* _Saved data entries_
◆ ◆ ◆ ◆

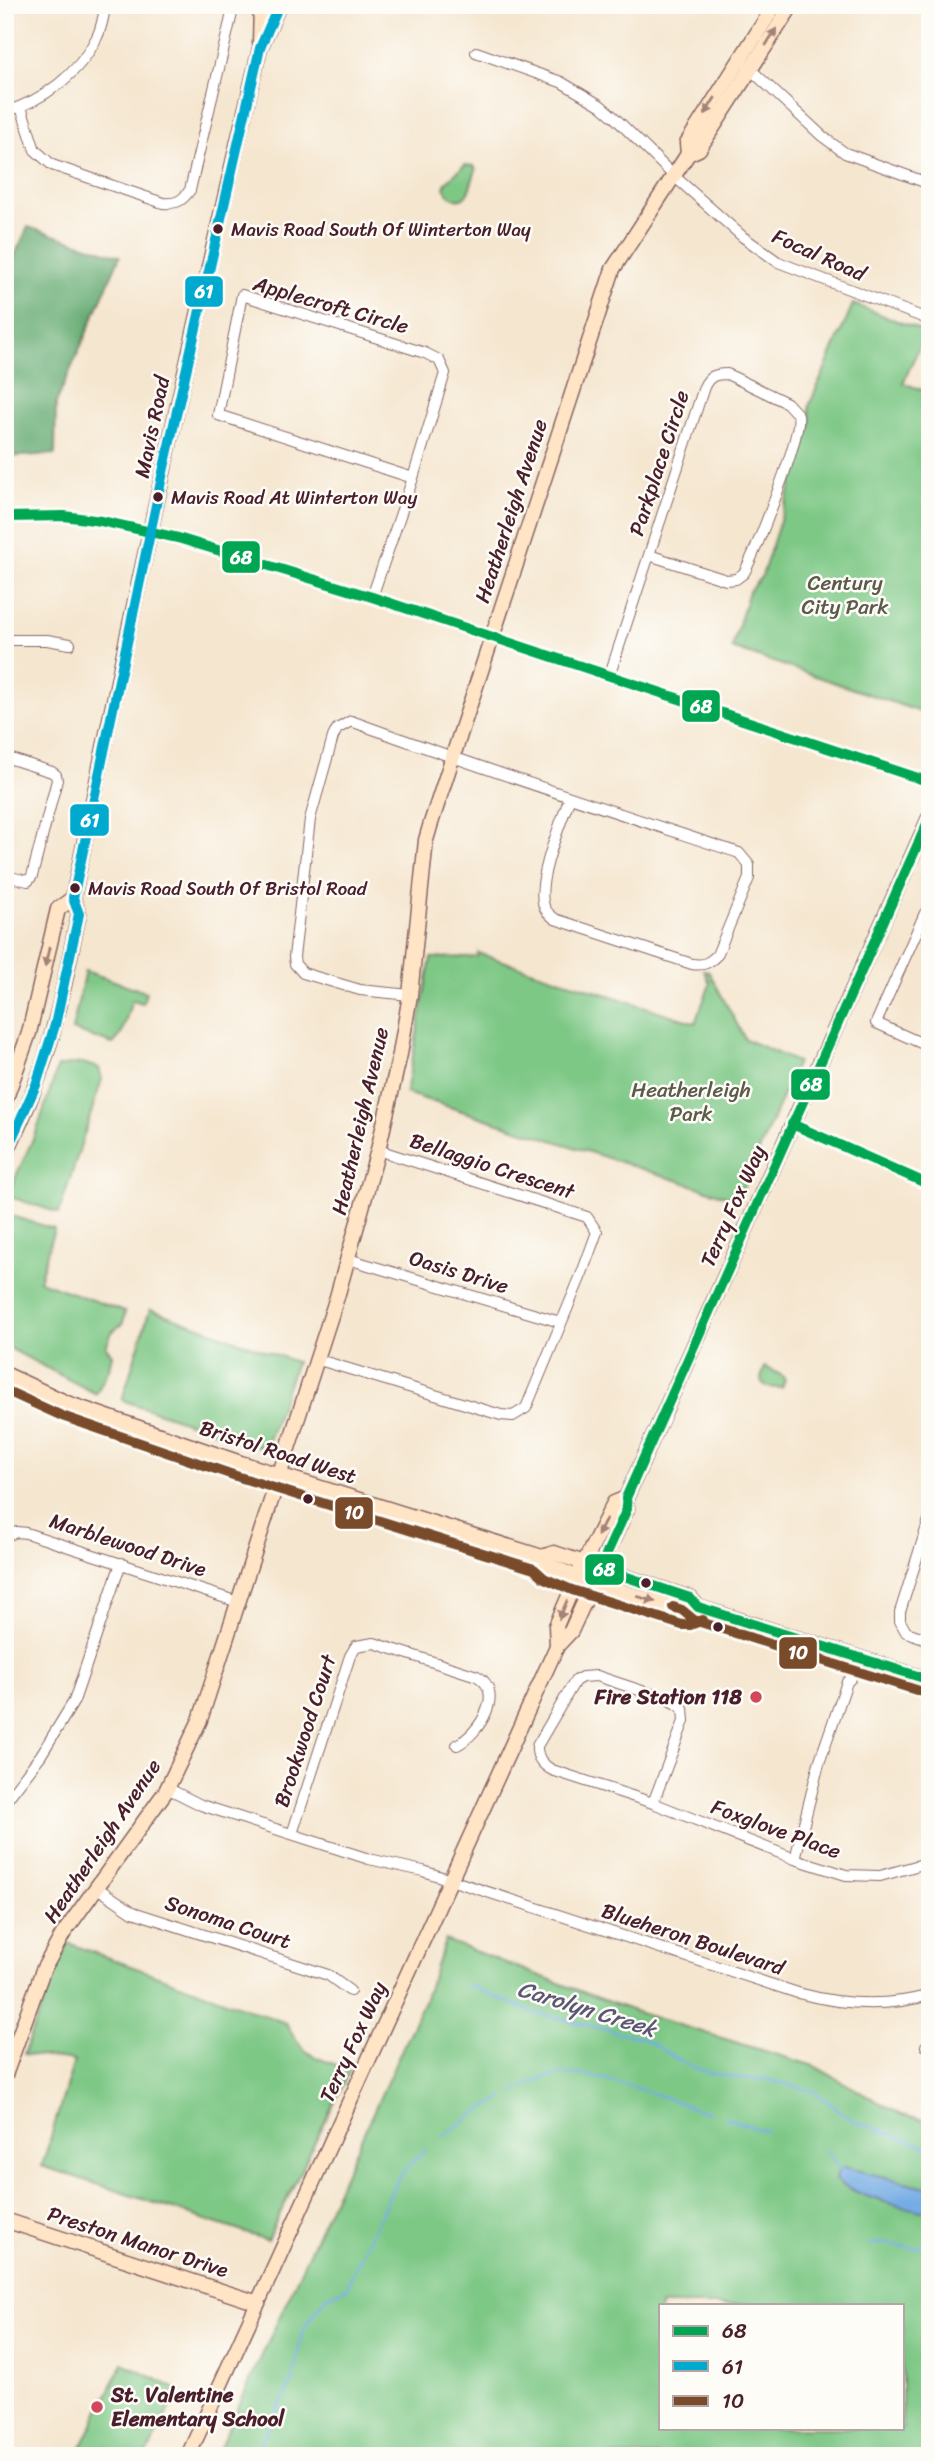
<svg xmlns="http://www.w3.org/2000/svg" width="935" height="2461" font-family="Sriracha,sans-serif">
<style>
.green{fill:#7ec886;stroke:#647458;stroke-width:2;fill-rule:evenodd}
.forest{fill:#66ac73;stroke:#58664f;stroke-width:2}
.water{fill:#75ace4;stroke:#606688;stroke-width:2}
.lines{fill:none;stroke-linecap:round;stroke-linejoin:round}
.stream{stroke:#75ace4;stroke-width:2.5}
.street-casing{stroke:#866564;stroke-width:12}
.secondary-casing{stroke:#866564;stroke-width:17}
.street{stroke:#fff;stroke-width:10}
.secondary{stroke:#ffe4c6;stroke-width:14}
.bus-1-casing{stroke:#fdfcf7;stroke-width:16}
.bus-2-casing{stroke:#fdfcf7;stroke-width:16}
.bus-3-casing{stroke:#fdfcf7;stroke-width:16}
.bus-1{stroke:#00a651;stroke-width:10}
.bus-2{stroke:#00a9ce;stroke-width:10}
.bus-3{stroke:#7a4b2a;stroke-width:10}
.oneway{fill:#a48278}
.bus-dot{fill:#4a1f2b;stroke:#fdfcf7;stroke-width:2.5}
.poi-dot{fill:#d1495b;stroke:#fdfcf7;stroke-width:2.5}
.labels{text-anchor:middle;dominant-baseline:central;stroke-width:5;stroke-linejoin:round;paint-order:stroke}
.bus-label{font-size:19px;fill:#4a1f2b;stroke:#fdfcf7;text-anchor:start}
.street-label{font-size:21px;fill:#4a1f2b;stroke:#fdfcf7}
.park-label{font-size:21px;fill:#5c5a4b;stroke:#fdfcf7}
.poi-label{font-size:21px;font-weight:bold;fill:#4a1f2b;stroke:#fdfcf7;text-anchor:end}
.water-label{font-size:23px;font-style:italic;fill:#5b5775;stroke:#fdfcf7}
.line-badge{stroke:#fdfcf7;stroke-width:2.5}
.badge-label{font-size:19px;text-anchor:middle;font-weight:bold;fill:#fff}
</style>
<rect width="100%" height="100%" fill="#fdfcf7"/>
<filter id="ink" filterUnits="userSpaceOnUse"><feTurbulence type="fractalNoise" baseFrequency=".0143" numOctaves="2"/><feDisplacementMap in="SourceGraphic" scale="14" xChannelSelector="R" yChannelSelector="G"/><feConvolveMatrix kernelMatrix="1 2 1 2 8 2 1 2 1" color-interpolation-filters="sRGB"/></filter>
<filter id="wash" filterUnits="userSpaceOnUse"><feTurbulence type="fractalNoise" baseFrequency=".00686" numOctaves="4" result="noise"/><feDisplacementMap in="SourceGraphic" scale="28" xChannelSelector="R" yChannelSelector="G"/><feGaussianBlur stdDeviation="1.57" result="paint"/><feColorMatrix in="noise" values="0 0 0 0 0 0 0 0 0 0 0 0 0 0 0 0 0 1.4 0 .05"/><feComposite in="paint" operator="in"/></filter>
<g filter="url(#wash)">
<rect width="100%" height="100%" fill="#f5e6cf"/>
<g class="green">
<path d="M 465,165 L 474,166 L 476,170 C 473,177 471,187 467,194 C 460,205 448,197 444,187 L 447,181 Z"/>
<path d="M 853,304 L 926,332 L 903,383 L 930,393 L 930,715 L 732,648 L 749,591 L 762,576 L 811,425 L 809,406 Z"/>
<path d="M 478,953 L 695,1023 L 710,984 L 704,970 L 709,972 L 745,1039 L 797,1062 L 738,1200 L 406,1093 L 431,958 L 477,957 Z"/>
<path d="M 85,971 L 146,992 L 143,1003 L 132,1000 L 121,1035 L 113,1044 L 72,1030 Z"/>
<path d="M 82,1063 L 99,1068 L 102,1079 L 59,1213 L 7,1196 L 37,1130 L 58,1067 Z"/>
<path d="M 5,1214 L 54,1229 L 39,1281 L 125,1312 L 123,1323 L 112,1332 L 106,1347 L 112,1354 L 109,1369 L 96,1394 L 5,1346 Z"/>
<path d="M 150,1309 L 296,1362 L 265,1449 L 122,1400 Z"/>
<path d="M 765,1367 L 783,1376 L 785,1381 L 782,1388 L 767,1387 L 762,1383 L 761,1378 Z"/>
<path d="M 445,1940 L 633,2011 L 814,2066 L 902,2115 L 930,2122 L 930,2456 L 216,2456 L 424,2001 ZM 660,2305 L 902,2305 L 902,2428 L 660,2428 Z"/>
<path d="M 68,1943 L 286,2023 C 307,2061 313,2055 350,2070 L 267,2240 L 42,2166 L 74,2061 L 24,2054 L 54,1974 Z"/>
<path d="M 123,2363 L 178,2390 L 146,2456 L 77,2456 Z"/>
</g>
<path class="forest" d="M 28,227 L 120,256 L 56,403 L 55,454 L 5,457 L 5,276 Z"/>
<path class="water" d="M 844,2167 L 930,2188 L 930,2213 C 898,2205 863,2200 836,2180 L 838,2171 Z"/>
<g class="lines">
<g class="stream">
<path d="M 467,1985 L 532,2012 L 642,2038 L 688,2065 L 709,2073 L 740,2078 L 765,2079 L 813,2091 L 854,2121 L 930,2148"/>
<path d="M 515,2091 C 528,2085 541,2077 556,2075 C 597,2069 668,2100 709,2113"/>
<path d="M 726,2118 L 766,2131"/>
<path d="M 444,2136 L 474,2114 L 505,2097"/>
<path d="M 826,2150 L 841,2170"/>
<path d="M 869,2244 C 890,2240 911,2253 930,2245"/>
<path d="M 254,2456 L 292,2382 L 302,2333 L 307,2323 L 326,2297 L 346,2288 L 396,2182 L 406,2168 L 425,2150"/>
</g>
</g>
</g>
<g filter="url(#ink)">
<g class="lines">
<g class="street-casing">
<g id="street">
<path d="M 476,52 L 561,82 L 600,105 L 614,117 L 674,176 L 743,237 L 778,262 L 930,320"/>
<path d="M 748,67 L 822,136 L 845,153 L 930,184"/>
<path d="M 21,107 L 35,150 L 52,165 L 163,203 C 177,204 182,201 190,190 L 234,5"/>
<path d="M 5,112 C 44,100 79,74 97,37 C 102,28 103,16 106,5"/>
<path d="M 5,517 L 64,516 L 101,521 L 178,538 L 372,597 L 930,782"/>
<path d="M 372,597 L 413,478 L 218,415 L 242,295 L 425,353 L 439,360 L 445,373 L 413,478"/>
<path d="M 5,640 L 47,640 L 70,644"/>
<path d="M 609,677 L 704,387 C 709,376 715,374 727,374 L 787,403 L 798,415 C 803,434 755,552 744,573 L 736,579 L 726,580 L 649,555"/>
<path d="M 5,757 L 52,772 L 56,775 L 57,780 L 32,876 L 28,881 L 5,876"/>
<path d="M 930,915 L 925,913 L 876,1023 L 930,1047"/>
<path d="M 410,995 L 360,990 L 303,973 L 295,964 L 294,957 L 310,819 L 333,737 L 337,729 L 351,721 C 479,768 609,810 739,853 L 749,865 L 749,878 L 717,955 C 709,963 703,966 692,964 L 555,919 C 549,914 544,910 543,902 C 538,876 561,823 570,797"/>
<path d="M 792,1124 L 930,1185"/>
<path d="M 348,1259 L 560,1322"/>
<path d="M 316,1359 L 501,1415 L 513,1416 L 526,1408 L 582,1273 L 597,1232 L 587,1217 L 378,1150"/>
<path d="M 930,1517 L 900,1612 L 900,1621 L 906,1632 L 930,1640"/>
<path d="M 5,1536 L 17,1532 L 26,1533 L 238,1602"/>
<path d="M 597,1676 L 669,1700 L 683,1708 L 684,1721 L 653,1803 L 552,1770 C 543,1765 536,1758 537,1746 L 575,1681 L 582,1677 Z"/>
<path d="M 167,1788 L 201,1805 L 369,1859 L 423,1871 L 798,1993 C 842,2005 885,2008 930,1995"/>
<path d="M 5,1802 L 41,1755 L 74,1701 L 121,1563"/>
<path d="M 653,1803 L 795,1859 L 846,1875 L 880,1876 L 930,1862"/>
<path d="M 292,1834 L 350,1656 L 356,1646 L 374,1643 L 477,1676 C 506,1692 479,1734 457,1745"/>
<path d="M 795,1859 L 819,1763 L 847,1682 L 851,1678 L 856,1656"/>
<path d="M 96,1887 L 133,1912 L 328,1975 L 350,1991"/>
<path d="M 926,2046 L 930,2048"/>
</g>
</g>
<g class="secondary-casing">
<g id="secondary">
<path d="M 260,43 L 261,5"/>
<path d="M 688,154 L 687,143 L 775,5"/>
<path d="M 5,1101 L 29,1033 L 58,909 L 73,898"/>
<path d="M 5,1155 C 20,1124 34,1093 44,1061 C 60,1013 68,963 79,914 L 73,898 C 131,614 193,330 260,48 L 279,5"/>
<path d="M 5,1374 L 67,1403 L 241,1463 L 542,1557 L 550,1566 L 577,1577 L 686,1612 L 698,1607"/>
<path d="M 542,1557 L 554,1553 L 690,1598 L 698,1607 L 930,1680"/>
<path d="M 557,1646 L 556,1626 L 577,1577 L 614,1503 L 626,1498"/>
<path d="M 5,2075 L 43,1970 L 63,1934 L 166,1791 L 200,1720 L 337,1297 L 378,1150 L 400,1054 L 410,995 L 426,840 L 431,823 L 613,269 L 688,154 L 699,149 L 792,5"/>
<path d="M 5,2220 L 258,2303"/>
<path d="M 188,2456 L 557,1646 L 571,1631 L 627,1509 L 626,1498 L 930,816"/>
</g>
</g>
<use href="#street" class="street"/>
<use href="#secondary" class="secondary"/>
<g class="bus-1-casing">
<g id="bus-1">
<path d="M 5,517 L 64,516 L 101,521 L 178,538 L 372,597 L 930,782"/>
<path d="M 930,817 L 626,1498 L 627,1509 L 600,1568 L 690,1598 L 698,1607 L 930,1680"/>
<path d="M 792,1124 L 930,1185"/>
</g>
</g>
<g class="bus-2-casing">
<path id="bus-2" d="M 5,1154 L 36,1085 L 55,1025 L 79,914 L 73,898 L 163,472 L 260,48 L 279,5"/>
</g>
<g class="bus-3-casing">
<g id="bus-3">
<path d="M 5,1390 L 62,1416 L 236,1476 L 534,1569 L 544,1578 L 572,1590 L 682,1625 L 690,1625 L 703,1620"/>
<path d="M 673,1607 L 682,1610 L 694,1620 L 926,1693"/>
</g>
</g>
<use href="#bus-1" class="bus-1"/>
<use href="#bus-2" class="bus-2"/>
<use href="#bus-3" class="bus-3"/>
</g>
<defs><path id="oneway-solid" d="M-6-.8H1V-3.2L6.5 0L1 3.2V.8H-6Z" transform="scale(1.75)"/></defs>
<g class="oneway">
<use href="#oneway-solid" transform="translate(771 37) rotate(-58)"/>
<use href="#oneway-solid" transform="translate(710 106) rotate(122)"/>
<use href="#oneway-solid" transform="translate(47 957) rotate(103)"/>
<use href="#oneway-solid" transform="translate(602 1527) rotate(117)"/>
<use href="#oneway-solid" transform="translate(646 1599) rotate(17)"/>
<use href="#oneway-solid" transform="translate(563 1610) rotate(113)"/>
</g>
</g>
<g class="bus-dot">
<circle cx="218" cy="229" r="6"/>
<circle cx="158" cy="497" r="6"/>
<circle cx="75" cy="888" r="6"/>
<circle cx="308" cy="1499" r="6"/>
<circle cx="646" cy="1583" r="6"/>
<circle cx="718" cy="1627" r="6"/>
</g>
<g class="poi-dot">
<circle cx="756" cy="1697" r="7"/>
<circle cx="97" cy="2407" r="7"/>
</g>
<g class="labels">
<g class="bus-label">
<text x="231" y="229">Mavis Road South Of Winterton Way</text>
<text x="171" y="497">Mavis Road At Winterton Way</text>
<text x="88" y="888">Mavis Road South Of Bristol Road</text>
</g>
<g class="street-label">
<text transform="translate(819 255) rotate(24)">Focal Road</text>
<text transform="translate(331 305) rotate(16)">Applecroft Circle</text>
<text transform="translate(152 427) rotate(-78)">Mavis Road</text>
<text transform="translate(659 463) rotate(-72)">Parkplace Circle</text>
<text transform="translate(511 511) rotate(-72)">Heatherleigh Avenue</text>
<text transform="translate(360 1121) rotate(-77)">Heatherleigh Avenue</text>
<text transform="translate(492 1166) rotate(18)">Bellaggio Crescent</text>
<text transform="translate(733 1206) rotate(-66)">Terry Fox Way</text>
<text transform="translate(459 1272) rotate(17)">Oasis Drive</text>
<text transform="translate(278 1452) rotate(18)">Bristol Road West</text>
<text transform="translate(128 1545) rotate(18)">Marblewood Drive</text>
<text transform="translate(305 1731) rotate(-72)">Brookwood Court</text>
<text transform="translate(776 1829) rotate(20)">Foxglove Place</text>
<text transform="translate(102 1841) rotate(-56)">Heatherleigh Avenue</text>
<text transform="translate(228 1922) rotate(18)">Sonoma Court</text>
<text transform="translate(693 1939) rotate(18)">Blueheron Boulevard</text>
<text transform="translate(353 2042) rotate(-65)">Terry Fox Way</text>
<text transform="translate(138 2242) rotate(18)">Preston Manor Drive</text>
</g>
<g class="park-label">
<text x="845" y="583">Century<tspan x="845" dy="24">City Park</tspan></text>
<text x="691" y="1090">Heatherleigh<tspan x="691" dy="24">Park</tspan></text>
</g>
<g class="poi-label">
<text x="742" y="1697">Fire Station 118</text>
<text x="111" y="2395" text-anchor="start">St. Valentine<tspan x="111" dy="24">Elementary School</tspan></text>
</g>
<g class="water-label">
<text transform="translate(587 2009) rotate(17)">Carolyn Creek</text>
</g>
</g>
<g class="line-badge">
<rect x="184" y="275" width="40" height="33" rx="7" fill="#00a9ce"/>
<rect x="221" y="540" width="40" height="34" rx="7" fill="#00a651"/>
<rect x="681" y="689" width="40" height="34" rx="7" fill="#00a651"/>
<rect x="69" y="803" width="41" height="34" rx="7" fill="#00a9ce"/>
<rect x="790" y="1068" width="41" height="33" rx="7" fill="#00a651"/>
<rect x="334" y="1496" width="40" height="34" rx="7" fill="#7a4b2a"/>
<rect x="584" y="1553" width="41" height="33" rx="7" fill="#00a651"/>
<rect x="778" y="1636" width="40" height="34" rx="7" fill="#7a4b2a"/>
</g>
<g class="badge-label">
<text x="204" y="298">61</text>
<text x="241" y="564">68</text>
<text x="701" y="713">68</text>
<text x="90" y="827">61</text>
<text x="811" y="1091">68</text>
<text x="354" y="1519">10</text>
<text x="604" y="1576">68</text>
<text x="798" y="1659">10</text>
</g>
<rect width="935" height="2461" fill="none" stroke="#fdfcf7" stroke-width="28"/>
<rect x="659" y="2304" width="245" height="126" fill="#fdfcf7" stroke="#b5a4a5" stroke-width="2"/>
<rect x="673" y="2326" width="35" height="10" fill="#00a651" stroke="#b5a4a5" stroke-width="2"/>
<text x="722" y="2338" font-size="21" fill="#4a1f2b">68</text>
<rect x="673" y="2361" width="35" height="10" fill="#00a9ce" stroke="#b5a4a5" stroke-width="2"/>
<text x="722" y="2374" font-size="21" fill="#4a1f2b">61</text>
<rect x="673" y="2396" width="35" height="10" fill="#7a4b2a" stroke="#b5a4a5" stroke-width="2"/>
<text x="722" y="2408" font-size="21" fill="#4a1f2b">10</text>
</svg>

◆ ◆ ◆ ◆

* _WHAT IS REQUIRED_
Determine how many lines of the entries above carry the string "labels", and give that number alone.

* _RESULT OF THE EXERCISE_
2